Finalement, je suis perdant au split des gains, c'est moi qui a fait le plus d'argent des deux, chose rare! 

Une prime de 40 dollars était distribuée à quelques vingt tours de la fin. Les gars ont commencé à se regarder à la moitié du tour précédent. Je me suis dit "ah fuck la prime, faut pas s'observer trop longtemps, je veux rester en break moi, je vais les amener au sprint". Joanisse a bien voulu me passer, mais il a tout mêlé sa chaîne en accélérant. Stéphane attendait qu'un gars essaye de me passer pour aller le battre. Le Colavita a rien fait. Fek c'est ça, j'ai fait 40 piaces sans forcer.

Une fois l'épreuve complétée, c'était l'heure des podiums et du massacre des noms francophones: "Please, David Mâltease, Stephen Câssete and Michaël Djoêêênice stand around for the podium in a few minutes..." Étrangement, l'annonceur ne savait comment dire le nom de mon équipe. Pourtant, quoi de plus anglais que Probikepool.com-Kuota, viarge!

Moi et Steph avons ensuite repris nos bikes pour une virée à Lake Placid, question de compléter le 3 heures prévu par mon "coach". On était tout sale. Il faut dire qu'il a fait beau toute la journée, sauf 5 minutes avant le départ: un nuage solitaire juste au-dessus du circuit de .55 miles. Laissez-moi vous dire, en passant, que les tournants faisaient peur en début de course!

Bon c'est ça, nous voulions aller voir les installations Olympiques des Jeux d'hiver de 1980. On a donc pédalé environ 25 miles dans ce beau coin de pays. Tout ce qu'on a vu, c'est l'anneaux de patin de vitesse (...) et surtout les tremplins de saut à ski. Wow, il faut voir ça une fois dans sa vie. Je suggère d'être complètement gelé pour se tirer en bas de ces choses-là!

Ensuite, on avait faim et on a mangé une grosse pizza Downtown Lake Placid. Pas pressés, on est en vacances!

Bien sûr, comme à chaque fois qu'on pédale aux USA, tout le monde nous demandent combien de miles on a pédalé today. Ils sont gentils, les Américains. Seulement, je ne comprend rien dans leur langage commun accéléré. Jamais très intéressant de continuer la conversation à cause de ça.

Un dernier stop avant les frontières pour remplir le bolide de gaz pas cher et manger un lait glacé beaucoup trop gros. On rentre ensuite au pays.

Bon j'achève d'écrire là. À noter que vendredi c'était une sortie relaxe de 2 heures suivi d'une sortie intense dans les bars de Montréal en soirée.

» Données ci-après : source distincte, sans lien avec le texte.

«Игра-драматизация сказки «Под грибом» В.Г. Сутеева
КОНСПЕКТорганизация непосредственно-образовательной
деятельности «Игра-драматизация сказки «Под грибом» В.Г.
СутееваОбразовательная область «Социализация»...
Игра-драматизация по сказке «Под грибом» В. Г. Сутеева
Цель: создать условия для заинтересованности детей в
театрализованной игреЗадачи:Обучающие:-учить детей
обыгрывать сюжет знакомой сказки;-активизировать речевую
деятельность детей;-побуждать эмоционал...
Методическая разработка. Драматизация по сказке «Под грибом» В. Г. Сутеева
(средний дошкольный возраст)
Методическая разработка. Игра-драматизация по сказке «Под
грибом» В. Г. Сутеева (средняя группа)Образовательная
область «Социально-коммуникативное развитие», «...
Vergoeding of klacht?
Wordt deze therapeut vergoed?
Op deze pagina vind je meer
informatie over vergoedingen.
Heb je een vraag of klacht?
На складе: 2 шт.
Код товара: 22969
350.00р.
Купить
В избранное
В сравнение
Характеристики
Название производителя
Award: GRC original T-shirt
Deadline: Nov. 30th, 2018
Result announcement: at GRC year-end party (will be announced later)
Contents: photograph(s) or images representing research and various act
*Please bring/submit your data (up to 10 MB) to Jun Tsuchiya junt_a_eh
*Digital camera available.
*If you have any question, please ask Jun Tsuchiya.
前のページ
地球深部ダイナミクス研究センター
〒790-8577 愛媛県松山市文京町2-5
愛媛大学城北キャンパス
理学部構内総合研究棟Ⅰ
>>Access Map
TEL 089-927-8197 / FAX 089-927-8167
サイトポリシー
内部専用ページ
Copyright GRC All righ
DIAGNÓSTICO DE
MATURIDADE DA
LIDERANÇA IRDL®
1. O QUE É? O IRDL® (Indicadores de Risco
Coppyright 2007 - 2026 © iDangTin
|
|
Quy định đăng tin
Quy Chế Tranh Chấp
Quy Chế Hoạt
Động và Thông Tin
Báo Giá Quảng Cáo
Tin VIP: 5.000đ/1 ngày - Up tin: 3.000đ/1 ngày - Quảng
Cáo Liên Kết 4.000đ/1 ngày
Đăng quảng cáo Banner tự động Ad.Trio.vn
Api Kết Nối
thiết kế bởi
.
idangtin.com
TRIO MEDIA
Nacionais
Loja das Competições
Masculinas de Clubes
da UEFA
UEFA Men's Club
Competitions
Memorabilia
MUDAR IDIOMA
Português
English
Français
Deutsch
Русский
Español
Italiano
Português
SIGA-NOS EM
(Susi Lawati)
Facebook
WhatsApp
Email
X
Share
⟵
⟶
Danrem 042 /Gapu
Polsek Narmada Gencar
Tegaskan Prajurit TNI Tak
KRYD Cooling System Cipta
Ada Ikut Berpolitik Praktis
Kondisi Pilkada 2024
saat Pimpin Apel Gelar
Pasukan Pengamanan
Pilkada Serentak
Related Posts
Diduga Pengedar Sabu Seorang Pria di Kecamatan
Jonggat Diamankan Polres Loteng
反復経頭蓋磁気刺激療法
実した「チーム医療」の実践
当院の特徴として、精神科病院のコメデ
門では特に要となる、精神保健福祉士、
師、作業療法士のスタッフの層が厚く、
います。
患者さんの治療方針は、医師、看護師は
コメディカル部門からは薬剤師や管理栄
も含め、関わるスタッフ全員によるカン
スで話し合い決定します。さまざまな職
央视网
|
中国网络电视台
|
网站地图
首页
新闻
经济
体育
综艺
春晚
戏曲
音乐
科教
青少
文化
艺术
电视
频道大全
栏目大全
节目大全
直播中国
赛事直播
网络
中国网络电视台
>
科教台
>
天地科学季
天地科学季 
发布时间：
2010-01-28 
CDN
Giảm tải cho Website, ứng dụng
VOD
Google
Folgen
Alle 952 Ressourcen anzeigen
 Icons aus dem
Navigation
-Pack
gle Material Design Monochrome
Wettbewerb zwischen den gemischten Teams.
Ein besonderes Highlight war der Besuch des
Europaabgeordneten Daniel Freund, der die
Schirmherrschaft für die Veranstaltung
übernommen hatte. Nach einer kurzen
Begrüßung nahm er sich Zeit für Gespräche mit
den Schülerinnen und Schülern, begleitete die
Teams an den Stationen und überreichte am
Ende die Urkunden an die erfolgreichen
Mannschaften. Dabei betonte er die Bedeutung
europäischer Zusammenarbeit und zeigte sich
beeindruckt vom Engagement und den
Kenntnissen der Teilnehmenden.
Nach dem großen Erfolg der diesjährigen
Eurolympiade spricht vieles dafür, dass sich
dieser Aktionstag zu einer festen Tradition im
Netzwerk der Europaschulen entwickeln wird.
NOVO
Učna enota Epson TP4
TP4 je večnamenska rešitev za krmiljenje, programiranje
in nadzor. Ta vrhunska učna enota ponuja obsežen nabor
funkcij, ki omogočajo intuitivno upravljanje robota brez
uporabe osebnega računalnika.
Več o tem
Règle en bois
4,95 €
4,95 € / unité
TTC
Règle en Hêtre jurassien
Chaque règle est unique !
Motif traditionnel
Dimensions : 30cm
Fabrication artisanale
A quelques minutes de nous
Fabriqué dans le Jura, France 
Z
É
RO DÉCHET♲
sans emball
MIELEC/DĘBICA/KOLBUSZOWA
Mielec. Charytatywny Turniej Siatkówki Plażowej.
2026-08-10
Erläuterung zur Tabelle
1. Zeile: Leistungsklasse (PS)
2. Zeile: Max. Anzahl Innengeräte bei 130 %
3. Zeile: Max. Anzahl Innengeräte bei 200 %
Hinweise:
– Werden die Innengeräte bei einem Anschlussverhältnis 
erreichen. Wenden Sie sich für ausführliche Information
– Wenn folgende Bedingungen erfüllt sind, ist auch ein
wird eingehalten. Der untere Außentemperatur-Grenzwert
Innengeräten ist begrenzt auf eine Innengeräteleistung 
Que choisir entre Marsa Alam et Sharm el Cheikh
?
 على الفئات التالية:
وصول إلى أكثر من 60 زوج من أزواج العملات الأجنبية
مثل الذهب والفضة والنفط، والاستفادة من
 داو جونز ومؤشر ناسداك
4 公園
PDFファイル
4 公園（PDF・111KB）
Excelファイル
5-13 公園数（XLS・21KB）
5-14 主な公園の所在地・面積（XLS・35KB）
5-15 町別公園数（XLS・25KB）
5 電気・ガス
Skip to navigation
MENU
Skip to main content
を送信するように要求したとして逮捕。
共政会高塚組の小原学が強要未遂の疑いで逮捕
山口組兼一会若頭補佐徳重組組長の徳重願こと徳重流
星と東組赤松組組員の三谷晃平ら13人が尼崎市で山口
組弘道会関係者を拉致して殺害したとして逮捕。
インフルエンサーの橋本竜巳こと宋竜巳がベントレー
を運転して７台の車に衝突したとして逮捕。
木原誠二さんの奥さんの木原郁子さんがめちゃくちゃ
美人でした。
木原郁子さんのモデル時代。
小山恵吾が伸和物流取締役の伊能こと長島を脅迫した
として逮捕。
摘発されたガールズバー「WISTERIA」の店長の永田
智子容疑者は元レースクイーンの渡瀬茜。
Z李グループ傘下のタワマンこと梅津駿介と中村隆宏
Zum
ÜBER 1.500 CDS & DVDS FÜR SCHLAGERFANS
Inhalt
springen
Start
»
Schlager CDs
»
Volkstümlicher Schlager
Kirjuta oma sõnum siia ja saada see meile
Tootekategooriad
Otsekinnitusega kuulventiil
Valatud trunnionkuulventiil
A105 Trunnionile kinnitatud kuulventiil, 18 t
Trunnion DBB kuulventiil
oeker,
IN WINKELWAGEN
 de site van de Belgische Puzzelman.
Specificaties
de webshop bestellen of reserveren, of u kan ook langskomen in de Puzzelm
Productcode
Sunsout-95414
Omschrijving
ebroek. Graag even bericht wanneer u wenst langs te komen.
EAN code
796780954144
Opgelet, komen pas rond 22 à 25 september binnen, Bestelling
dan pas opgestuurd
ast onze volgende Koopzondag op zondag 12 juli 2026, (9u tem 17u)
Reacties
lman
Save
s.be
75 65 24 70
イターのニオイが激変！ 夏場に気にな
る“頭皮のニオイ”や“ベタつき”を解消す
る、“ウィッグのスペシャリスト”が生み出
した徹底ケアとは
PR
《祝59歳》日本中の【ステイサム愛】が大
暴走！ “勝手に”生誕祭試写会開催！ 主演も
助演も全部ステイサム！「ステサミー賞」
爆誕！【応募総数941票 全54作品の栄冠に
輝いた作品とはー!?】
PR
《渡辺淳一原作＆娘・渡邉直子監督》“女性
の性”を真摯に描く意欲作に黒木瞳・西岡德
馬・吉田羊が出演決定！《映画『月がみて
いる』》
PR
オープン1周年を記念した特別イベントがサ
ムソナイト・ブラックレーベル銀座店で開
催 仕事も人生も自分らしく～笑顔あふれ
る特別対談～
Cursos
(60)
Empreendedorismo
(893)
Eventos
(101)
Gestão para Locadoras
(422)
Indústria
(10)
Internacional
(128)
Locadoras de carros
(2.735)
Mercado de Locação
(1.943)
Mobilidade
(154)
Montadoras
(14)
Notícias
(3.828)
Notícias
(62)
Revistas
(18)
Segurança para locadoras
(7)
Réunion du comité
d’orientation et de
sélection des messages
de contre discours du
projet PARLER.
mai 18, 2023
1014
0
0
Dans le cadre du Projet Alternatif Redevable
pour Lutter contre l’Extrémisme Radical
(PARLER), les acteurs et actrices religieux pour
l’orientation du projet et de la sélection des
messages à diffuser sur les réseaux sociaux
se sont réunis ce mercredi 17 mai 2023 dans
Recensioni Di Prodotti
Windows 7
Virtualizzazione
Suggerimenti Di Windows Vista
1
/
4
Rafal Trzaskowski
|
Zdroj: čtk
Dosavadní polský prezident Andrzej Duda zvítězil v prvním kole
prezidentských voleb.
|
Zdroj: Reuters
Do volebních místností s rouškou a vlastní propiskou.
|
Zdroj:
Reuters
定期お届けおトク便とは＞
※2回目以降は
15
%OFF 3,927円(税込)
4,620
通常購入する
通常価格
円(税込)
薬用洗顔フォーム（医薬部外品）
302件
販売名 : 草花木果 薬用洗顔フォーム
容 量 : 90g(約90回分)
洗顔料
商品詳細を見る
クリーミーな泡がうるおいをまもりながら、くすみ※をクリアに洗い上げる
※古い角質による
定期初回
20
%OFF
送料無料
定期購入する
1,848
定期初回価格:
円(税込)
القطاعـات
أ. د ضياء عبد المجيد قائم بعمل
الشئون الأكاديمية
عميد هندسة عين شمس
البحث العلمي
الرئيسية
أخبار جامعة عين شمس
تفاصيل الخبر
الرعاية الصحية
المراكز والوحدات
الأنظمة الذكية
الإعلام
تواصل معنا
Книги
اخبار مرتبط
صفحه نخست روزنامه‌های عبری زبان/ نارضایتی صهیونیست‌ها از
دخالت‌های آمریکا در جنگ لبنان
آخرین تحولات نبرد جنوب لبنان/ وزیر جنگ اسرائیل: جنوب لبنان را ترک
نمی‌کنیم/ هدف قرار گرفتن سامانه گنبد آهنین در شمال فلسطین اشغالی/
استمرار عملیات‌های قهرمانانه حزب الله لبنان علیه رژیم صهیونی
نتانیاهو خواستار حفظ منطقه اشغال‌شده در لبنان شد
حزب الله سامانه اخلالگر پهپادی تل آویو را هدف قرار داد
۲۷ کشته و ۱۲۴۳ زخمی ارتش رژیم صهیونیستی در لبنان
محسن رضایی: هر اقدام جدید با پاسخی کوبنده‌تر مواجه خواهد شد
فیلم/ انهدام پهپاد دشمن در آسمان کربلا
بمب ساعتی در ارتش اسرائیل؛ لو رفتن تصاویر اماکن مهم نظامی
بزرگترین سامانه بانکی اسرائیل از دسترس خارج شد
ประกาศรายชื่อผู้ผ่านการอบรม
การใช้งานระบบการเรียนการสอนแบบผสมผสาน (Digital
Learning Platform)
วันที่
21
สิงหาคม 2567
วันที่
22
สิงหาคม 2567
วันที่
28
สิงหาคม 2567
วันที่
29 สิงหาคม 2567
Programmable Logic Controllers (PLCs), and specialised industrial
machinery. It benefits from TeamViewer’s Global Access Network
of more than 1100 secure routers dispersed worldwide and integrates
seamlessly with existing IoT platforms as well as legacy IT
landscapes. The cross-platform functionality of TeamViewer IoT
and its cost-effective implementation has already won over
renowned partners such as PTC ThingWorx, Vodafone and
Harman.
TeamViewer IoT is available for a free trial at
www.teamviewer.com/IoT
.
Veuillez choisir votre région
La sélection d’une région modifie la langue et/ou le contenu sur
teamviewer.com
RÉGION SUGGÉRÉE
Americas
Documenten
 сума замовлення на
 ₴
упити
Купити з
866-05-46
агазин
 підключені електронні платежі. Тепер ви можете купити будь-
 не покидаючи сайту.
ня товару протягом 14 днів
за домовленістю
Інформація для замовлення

Faut que jeunesse se fasse un peu quand même, surtout avec 22 heures de bike cette semaine. 

Samedi matin j'étais vraiment pas prêt mais j'ai quand même fait le 4h prévu dans la Montérégie avec les deux grands Freds (Boivin et Lacroix) et Laurent Dallaire.

Je termine en félicitant les gars qui ont participé au Tour de Beauce. Chapeau, moi je serais pas capable!

Voilà c'est fini. 3 heures en crescendo aujourd'hui après quoi je me repose pour être prêt à me frotter à Floyd et sa bande demain soir.